The number of people employed between 2009 and 2015 increased from 14.2 million to 15.7 million, Statistics South Africa (Stats SA) said on Tuesday.
Releasing the Labour Market Dynamics Report for 2009 to 2015 at a media briefing in Pretoria, Statistician General Pali Lehohla said the rise in employment levels is due to increases in eight of the ten industries.
The biggest increase was seen in community and social services (737,000), finances (336,000) and construction (216,000). Between 2009 and 2015 employment levels in the formal sector increased by 968,000 to 10.9 million, while the informal sector increased from 2.2 million in 2009 to 2.6 million in 2015.

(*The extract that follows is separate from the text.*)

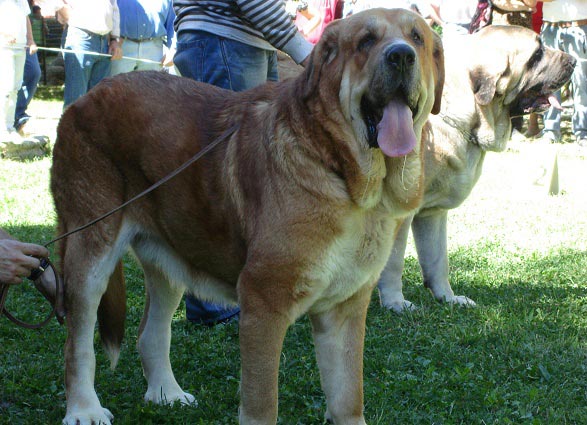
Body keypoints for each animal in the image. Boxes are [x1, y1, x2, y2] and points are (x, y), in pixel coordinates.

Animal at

While the number of employed people has risen, the absorption rate of people into the labour market has not recovered to the pre-recession levels. According to the report, the absorption rate was 43.7% in 2015, which was still 2.2% below the pre-recession high.
The report, which provides information on labour market trends from 2009 to 2015, highlighted the performance of the country’s labour market, including measures like unemployment, labour absorption and labour force participation rate.
The report noted that the official unemployment rate of 25.3% in 2015 is 1.6% higher than in 2009.
The report noted that men, adults and those with experience were more likely to find work, while female youth with no experience were the least likely to find employment. “Men remain generally better off in the labour market than women,” said Lehohla.
When coming to the average weekly hours worked, men worked 45 hours per week, while women worked 41 hours per week.
The transport industry had the longest average work week at 50 hours per week.
The working age population (15 to 64 years) according to the report accounted for 66.2% of the total population in 2015, which is larger than the non-working share.
The proportion of employees who were entitled to paid sick leave increased by 0.6% to 68.3%.
Meanwhile, the median job tenure – which is the length of time an employed person has been with their current employer – remained constant at 47 months for three consecutive years (2009 to 2011).
However, it declined to 44 months in 2015.
When coming to earnings, the report noted that earnings inequality between the various population groups were evident over the period 2010 to 2015. Between 2010 and 2015, employees in mining and utilities continued to be the top earners with the largest increases in earnings also recorded for these two industries (R2,500 and R1,500 respectively).